As we are told by the painter Jiri Mucha in his memoirs Au seuil de la nuit, Bertold Bartosch, the creator of L'Idée, was a pioneer of the animated cinema. He was very poor and crippled and had also worked as a special effects man with Jean Renoir and other directors, using self-made, almost amateur devices. With L'Idée Bartosch animated a series of woodcuts by the Belgian expressionist painter and illustrator Frans Masereel (1889-1972), a life-long militant pacifist, opposed to all forms of oppression. War, man's loneliness in the modern world and social criticism are constant themes in his works. Like some of his famous anti-capitalist and anti-war works, L'Idée is a cartoon-like textless sequence of 83 illustrations. Bartosch, by bringing to life the more harmless sections of Masereel's original story, excluding some crude details, was able to transmit through the most primitive frame-by-frame and superimposing techniques the artist's humanitarian message, assisted by the highly effective, spontaneous yet poignant score by Honegger. More than any other film score by the composer, this contains typical devices of the film and theatre music of the 1920s and 1930s, making it sound at times like Hindemith or Kurt Weill. The "Idea" itself, its lyrical leitmotif stated and developed at the beginning by a solo of 39 bars for Ondes Martenot, is represented by the silhouette of an immortal, naked girl, inspiring mankind and leading revolt against all kinds of oppression.
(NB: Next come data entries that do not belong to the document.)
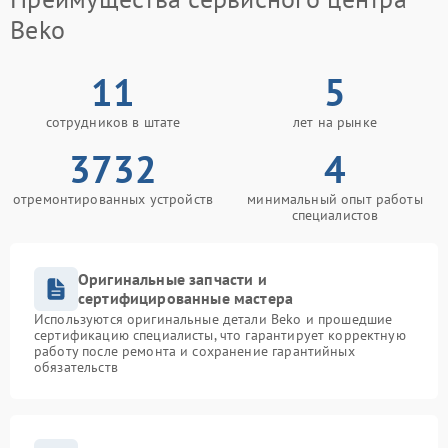
Beko
11
5
сотрудников в штате
лет на рынке
3732
4
отремонтированных устройств
минимальный опыт работы
специалистов
Оригинальные запчасти и
сертифицированные мастера
Используются оригинальные детали Beko и прошедшие
сертификацию специалисты, что гарантирует корректную
работу после ремонта и сохранение гарантийных
обязательств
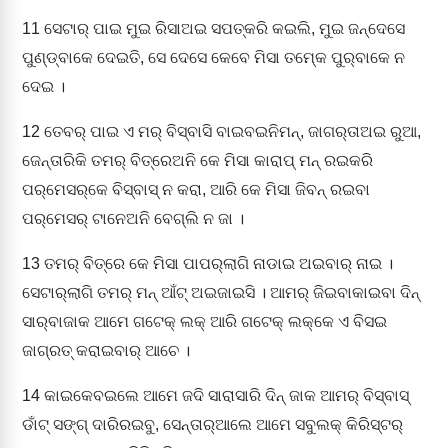
11
ସେଟାର୍‌ ପାଇ ମୁଇ ରିସାଅଇ ସପତ୍‌କରି କଇଲି, ମୁଇ ଜନ୍‌ଦେସେ
ପୁଣ୍ଡ୍‌ବାକେ ଦେଇତି, ସେ ଦେସେ କେବେ ମିସା ତମ୍‍କେ ପୁର୍‌ବାକେ ନ
ଦେଇ ।
12
ତେବର୍‌ ପାଇ ଏ ମର୍‌ ବିସ୍‌ବାସି ବାଇବଇନିମନ୍‌, ଜାଗର୍‌ତାଅଇ ରୁଆ,
ଜେନ୍ତାରିକି ତମର୍‌ ବିତ୍‌ରେଅନି କେ ମିସା କାରାପ୍‌ ମନ୍‌ ରଇକରି
ପର୍‌ମେସର୍‌କେ ବିସ୍‌ବାସ୍‌ ନ କରା, ଆରି କେ ମିସା ଜିବନ୍‌ ରଇବା
ପର୍‌ମେସର୍‌ ଟାନେଅନି ବେଗ୍‌ଲି ନ ଜା ।
13
ତମର୍‌ ବିତ୍‌ରେ କେ ମିସା ପାପର୍‌ଲାଗି ନାଡାଇ ଅଇବାର୍‌ ନାଇ ।
ସେଟାର୍‌ଲାଗି ତମର୍‌ ମନ୍‌ ଆଁଟ୍‌ ଅଇଜାଇସି । ଆମର୍‌ ଜିଇବାକାଇବା ଦିନ୍‌
ସାର୍‌ବାଜାକ ଆମେ ଗଟେକ୍‌ ଲକ୍‌ ଆରି ଗଟେକ୍‌ ଲକ୍‌କେ ଏ ବିସଇ
ଜାଗ୍‌ରତ୍‌ କରାଇବାର୍‌ ଆଚେ ।
14
କାଇକେବଇଲେ ଆମେ ଜଦି ସାରାସାରି ଦିନ୍‌ ଜାକ ଆମର୍‌ ବିସ୍‌ବାସ୍‌
ଡାଁଟ୍‌ ସଙ୍ଗ୍‍ ଦାରିରଇବୁ, ସେନ୍ତାର୍‌ଆଲେ ଆମେ ସବୁଲକ୍‌ କିରିସ୍‌ଟର୍‌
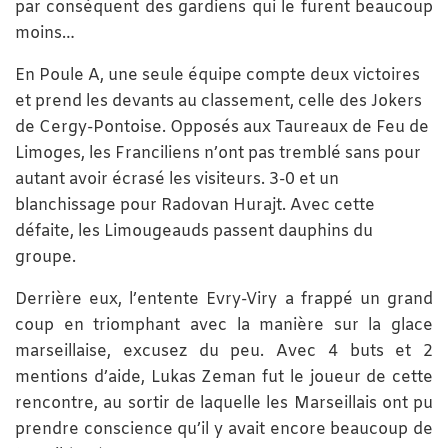
par conséquent des gardiens qui le furent beaucoup
moins…
En Poule A, une seule équipe compte deux victoires
et prend les devants au classement, celle des Jokers
de Cergy-Pontoise. Opposés aux Taureaux de Feu de
Limoges, les Franciliens n’ont pas tremblé sans pour
autant avoir écrasé les visiteurs. 3-0 et un
blanchissage pour Radovan Hurajt. Avec cette
défaite, les Limougeauds passent dauphins du
groupe.
Derrière eux, l’entente Evry-Viry a frappé un grand
coup en triomphant avec la manière sur la glace
marseillaise, excusez du peu. Avec 4 buts et 2
mentions d’aide, Lukas Zeman fut le joueur de cette
rencontre, au sortir de laquelle les Marseillais ont pu
prendre conscience qu’il y avait encore beaucoup de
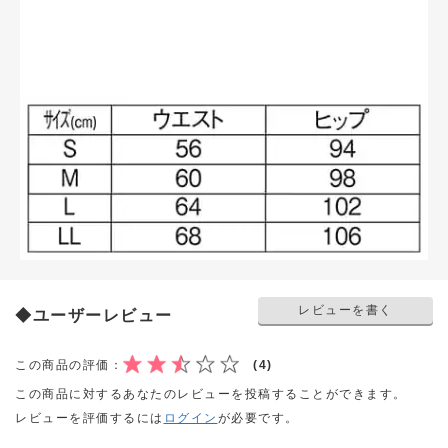
レビューを書く
◆ユーザーレビュー
この商品の評価：
(4)
この商品に対するあなたのレビューを投稿することができます。
レビューを評価するには
ログイン
が必要です。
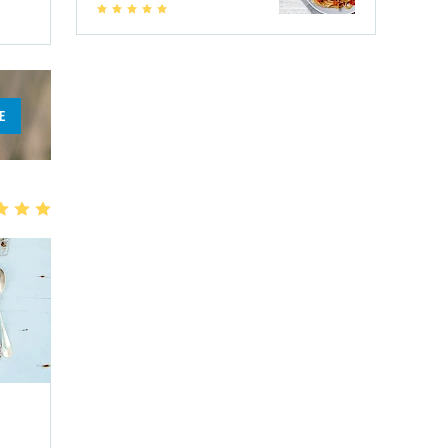
1
2
3
4
5
E
3
4
5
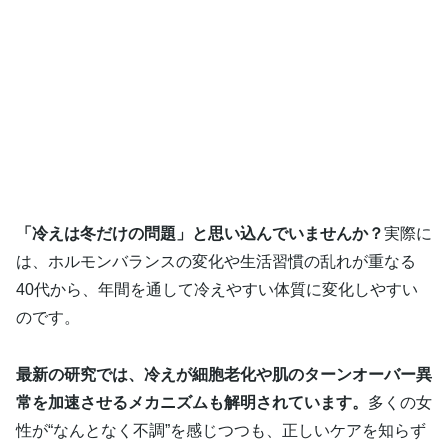
「冷えは冬だけの問題」と思い込んでいませんか？
実際に
は、ホルモンバランスの変化や生活習慣の乱れが重なる
40代から、年間を通して冷えやすい体質に変化しやすい
のです。
最新の研究では、冷えが細胞老化や肌のターンオーバー異
常を加速させるメカニズムも解明されています。
多くの女
性が“なんとなく不調”を感じつつも、正しいケアを知らず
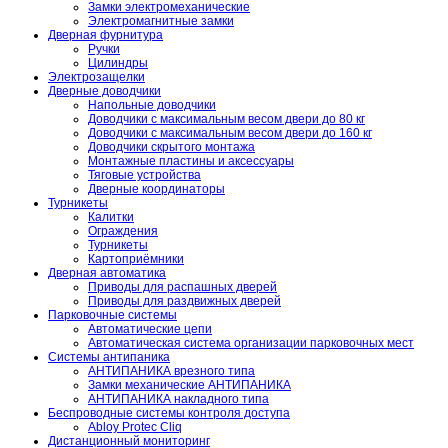
Замки электромеханические
Электромагнитные замки
Дверная фурнитура
Ручки
Цилиндры
Электрозащелки
Дверные доводчики
Напольные доводчики
Доводчики с максимальным весом двери до 80 кг
Доводчики с максимальным весом двери до 160 кг
Доводчики скрытого монтажа
Монтажные пластины и аксессуары
Тяговые устройства
Дверные координаторы
Турникеты
Калитки
Ограждения
Турникеты
Картоприёмники
Дверная автоматика
Приводы для распашных дверей
Приводы для раздвижных дверей
Парковочные системы
Автоматические цепи
Автоматическая система организации парковочных мест
Системы антипаника
АНТИПАНИКА врезного типа
Замки механические АНТИПАНИКА
АНТИПАНИКА накладного типа
Беспроводные системы контроля доступа
Abloy Protec Cliq
Дистанционный мониторинг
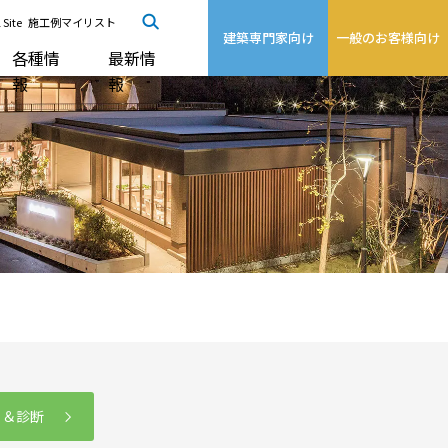
 Site
施工例マイリスト
建築専門家向け
一般のお客様向け
各種情
最新情
報
報
る＆診断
In 1935 the choreographer Elsa Darciel staged a ballet based on L'Idée in Brussels, using music by Honegger and by Eric Satie, but it is not known whether the music by Honegger was that of the Bartosch film. It is also of interest to know that in 1961 the same subject inspired the Polish composer Jadwiga Szajna-Lewendowska to music for a pantomime.
The instrumental ensemble of L'Idée is confined to some fourteen players, Ondes Martenot, piano, flute, clarinet, alto saxophone, bassoon, trumpet, trombone, percussion and string quartet. In the present recording the string quartet has been augmented to 6-6-4-4 in order to improve the ensemble balance, thus avoiding the use of extra microphone gimmickry.